*** Opening Extracted material ***

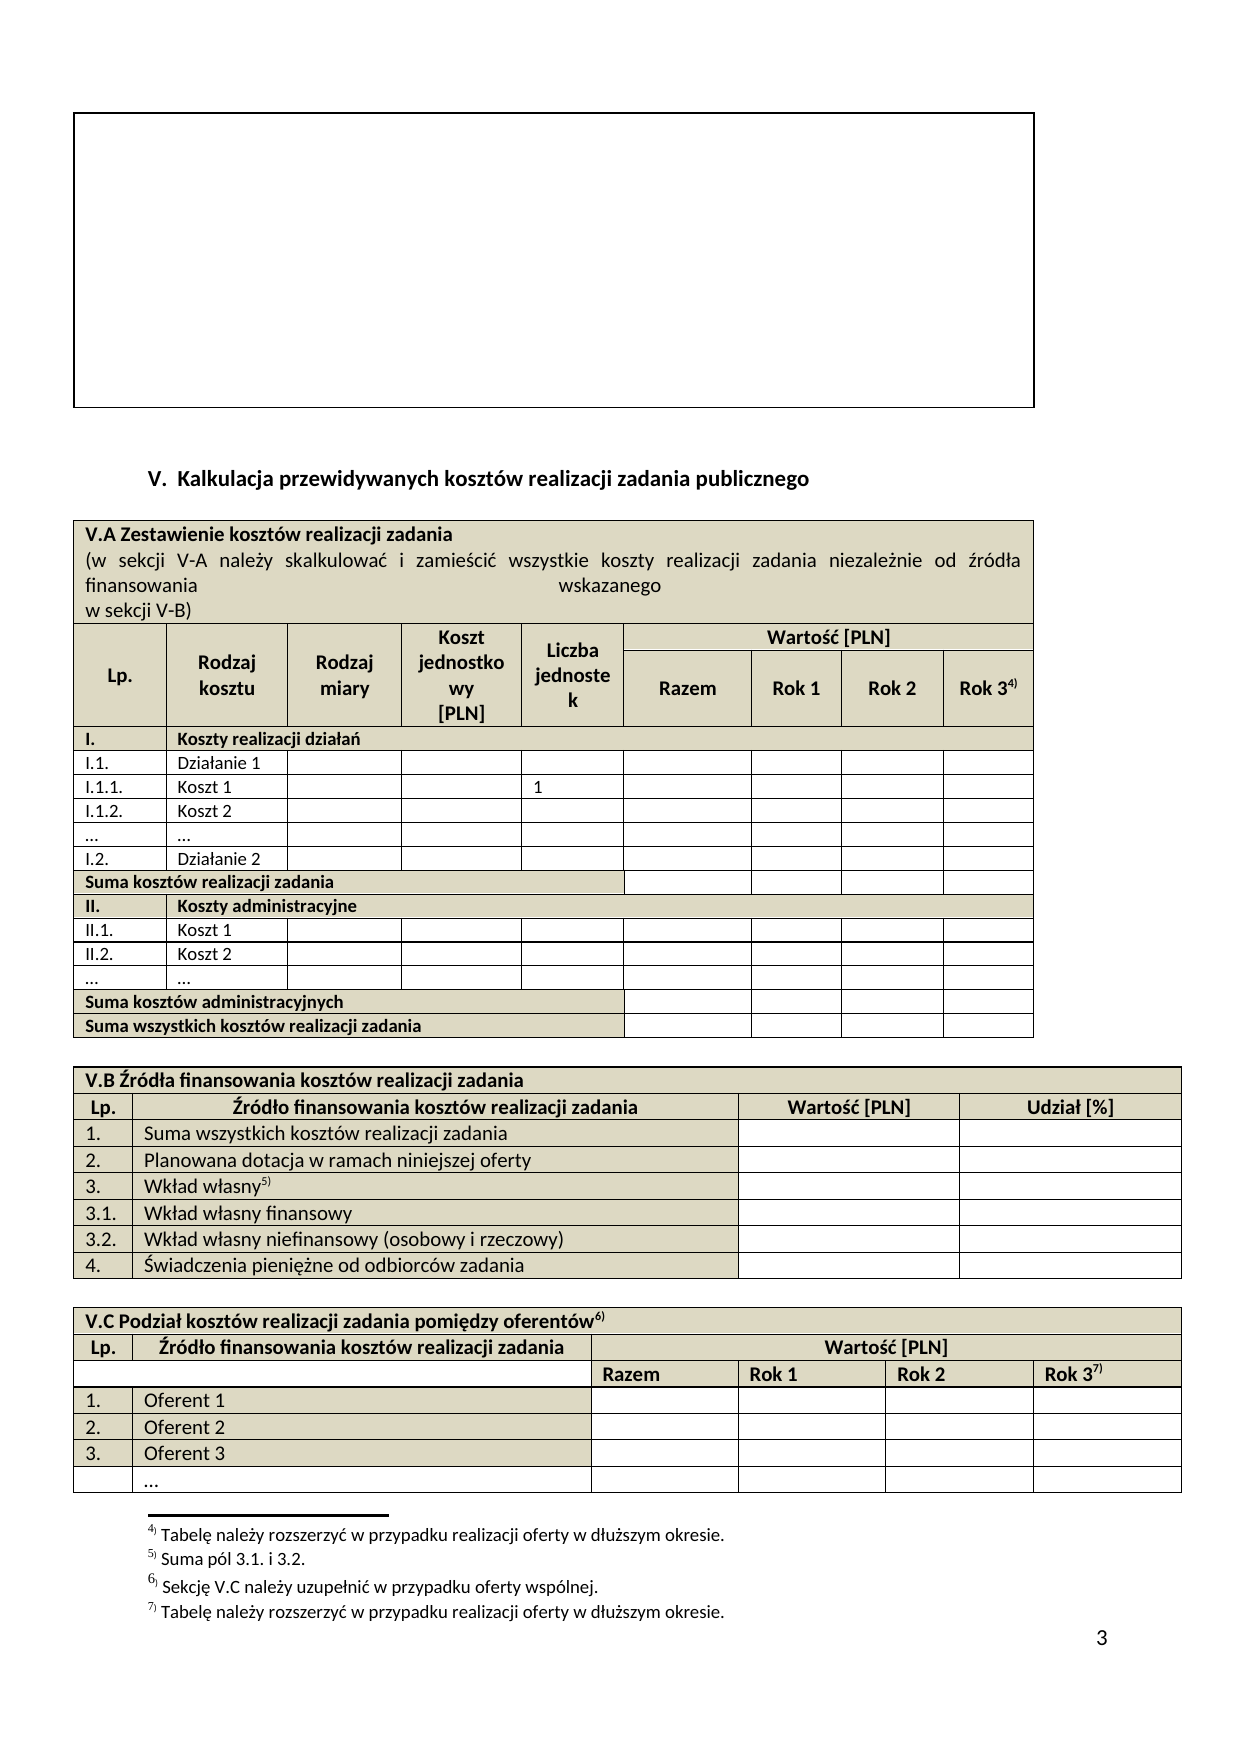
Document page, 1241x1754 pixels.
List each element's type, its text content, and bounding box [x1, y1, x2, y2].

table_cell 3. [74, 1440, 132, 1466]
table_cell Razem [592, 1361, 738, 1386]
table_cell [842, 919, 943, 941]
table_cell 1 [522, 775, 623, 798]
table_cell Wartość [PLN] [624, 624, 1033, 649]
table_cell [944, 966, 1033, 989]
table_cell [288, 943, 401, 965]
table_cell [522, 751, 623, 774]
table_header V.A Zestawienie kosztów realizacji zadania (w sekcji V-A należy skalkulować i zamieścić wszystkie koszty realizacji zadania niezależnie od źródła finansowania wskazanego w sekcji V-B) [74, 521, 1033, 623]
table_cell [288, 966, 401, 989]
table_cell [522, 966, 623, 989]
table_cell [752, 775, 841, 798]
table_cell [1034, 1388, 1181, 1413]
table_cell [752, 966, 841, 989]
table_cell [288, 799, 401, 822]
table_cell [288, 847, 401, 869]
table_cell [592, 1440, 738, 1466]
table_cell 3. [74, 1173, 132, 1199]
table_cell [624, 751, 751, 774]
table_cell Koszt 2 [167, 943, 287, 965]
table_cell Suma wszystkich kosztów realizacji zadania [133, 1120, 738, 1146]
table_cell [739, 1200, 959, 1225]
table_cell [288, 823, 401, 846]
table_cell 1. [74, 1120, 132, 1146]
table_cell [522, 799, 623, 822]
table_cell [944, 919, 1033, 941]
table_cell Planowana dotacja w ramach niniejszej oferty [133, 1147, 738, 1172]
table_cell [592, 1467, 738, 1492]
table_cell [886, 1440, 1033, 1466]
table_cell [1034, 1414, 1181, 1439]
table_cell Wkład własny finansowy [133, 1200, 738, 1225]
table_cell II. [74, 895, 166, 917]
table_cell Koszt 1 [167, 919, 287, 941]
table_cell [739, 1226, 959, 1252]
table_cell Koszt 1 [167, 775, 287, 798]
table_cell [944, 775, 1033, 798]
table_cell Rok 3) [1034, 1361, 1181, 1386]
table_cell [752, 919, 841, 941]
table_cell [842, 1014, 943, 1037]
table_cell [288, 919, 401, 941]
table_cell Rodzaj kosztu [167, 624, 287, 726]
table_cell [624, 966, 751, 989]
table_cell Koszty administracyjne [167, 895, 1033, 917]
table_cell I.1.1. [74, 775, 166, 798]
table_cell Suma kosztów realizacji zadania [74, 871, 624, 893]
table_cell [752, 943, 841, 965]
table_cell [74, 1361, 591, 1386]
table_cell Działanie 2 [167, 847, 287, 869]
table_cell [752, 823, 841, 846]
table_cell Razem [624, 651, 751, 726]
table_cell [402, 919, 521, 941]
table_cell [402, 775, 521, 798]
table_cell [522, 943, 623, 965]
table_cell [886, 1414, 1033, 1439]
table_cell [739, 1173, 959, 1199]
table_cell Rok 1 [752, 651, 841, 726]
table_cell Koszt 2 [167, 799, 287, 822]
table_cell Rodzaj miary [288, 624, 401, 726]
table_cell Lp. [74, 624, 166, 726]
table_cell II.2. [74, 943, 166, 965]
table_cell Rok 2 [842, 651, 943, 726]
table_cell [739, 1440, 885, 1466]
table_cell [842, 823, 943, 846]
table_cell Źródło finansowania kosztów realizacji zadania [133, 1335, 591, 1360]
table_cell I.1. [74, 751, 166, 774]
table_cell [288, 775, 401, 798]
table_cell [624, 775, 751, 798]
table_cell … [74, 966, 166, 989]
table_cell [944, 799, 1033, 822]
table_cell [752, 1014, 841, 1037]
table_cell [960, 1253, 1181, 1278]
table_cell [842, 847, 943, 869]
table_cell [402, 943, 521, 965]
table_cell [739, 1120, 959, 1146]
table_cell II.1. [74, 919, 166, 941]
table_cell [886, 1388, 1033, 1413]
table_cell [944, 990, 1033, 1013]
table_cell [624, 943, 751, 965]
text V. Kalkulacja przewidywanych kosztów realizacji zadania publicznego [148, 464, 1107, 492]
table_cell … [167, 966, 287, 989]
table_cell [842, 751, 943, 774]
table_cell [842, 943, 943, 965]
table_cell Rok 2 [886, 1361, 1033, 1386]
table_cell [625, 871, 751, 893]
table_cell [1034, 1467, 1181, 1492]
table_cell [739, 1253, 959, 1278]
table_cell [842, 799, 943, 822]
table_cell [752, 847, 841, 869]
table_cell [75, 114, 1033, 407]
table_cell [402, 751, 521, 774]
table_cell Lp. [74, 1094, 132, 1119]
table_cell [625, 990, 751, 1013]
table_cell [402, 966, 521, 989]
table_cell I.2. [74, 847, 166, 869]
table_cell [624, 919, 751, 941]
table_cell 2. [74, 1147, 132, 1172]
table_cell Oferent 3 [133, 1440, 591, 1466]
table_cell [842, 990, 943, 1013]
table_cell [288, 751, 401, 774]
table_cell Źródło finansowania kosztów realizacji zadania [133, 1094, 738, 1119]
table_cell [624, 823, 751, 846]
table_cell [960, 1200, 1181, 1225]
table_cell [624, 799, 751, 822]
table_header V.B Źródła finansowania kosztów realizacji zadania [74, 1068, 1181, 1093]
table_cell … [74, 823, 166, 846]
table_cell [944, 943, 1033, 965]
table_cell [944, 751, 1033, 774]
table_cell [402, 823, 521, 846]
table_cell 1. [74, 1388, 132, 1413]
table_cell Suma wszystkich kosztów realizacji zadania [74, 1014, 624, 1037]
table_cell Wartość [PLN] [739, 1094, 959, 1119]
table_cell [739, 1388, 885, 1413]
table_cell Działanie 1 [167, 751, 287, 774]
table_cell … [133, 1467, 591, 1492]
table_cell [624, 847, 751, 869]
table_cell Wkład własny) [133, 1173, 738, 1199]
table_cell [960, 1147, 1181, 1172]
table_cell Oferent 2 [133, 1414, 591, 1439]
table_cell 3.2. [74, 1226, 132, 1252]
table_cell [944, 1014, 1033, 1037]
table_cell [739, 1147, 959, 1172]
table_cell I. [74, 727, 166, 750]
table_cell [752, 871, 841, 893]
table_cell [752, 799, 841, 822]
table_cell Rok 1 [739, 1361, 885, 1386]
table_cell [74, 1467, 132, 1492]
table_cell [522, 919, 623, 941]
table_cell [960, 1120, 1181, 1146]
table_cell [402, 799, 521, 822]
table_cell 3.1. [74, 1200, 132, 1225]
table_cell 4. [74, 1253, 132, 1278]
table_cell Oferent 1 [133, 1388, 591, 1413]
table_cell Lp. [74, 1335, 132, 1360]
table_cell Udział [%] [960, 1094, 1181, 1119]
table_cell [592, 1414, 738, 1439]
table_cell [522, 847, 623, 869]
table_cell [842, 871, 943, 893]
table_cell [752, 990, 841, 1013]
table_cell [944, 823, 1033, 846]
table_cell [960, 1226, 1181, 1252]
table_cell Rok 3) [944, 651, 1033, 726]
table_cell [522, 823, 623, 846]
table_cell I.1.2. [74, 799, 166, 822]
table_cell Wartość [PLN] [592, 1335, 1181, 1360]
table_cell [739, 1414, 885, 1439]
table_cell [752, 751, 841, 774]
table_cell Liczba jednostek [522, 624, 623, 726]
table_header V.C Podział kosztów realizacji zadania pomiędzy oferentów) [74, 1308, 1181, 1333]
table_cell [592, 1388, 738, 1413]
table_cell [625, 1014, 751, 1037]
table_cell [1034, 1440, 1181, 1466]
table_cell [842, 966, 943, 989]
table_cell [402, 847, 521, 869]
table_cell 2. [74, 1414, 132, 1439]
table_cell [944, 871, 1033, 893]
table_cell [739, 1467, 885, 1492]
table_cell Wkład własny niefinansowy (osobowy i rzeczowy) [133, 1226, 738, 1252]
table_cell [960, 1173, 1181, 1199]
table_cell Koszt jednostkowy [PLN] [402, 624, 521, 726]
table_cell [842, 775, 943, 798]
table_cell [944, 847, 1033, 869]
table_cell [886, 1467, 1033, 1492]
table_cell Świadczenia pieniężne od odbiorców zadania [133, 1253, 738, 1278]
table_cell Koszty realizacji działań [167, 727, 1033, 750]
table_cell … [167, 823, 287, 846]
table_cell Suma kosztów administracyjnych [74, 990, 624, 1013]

*** Closing Extracted material ***

» What to work on
Looking at the records, how many lines include "Suma"? Respond with the number only.

» Problem solution
4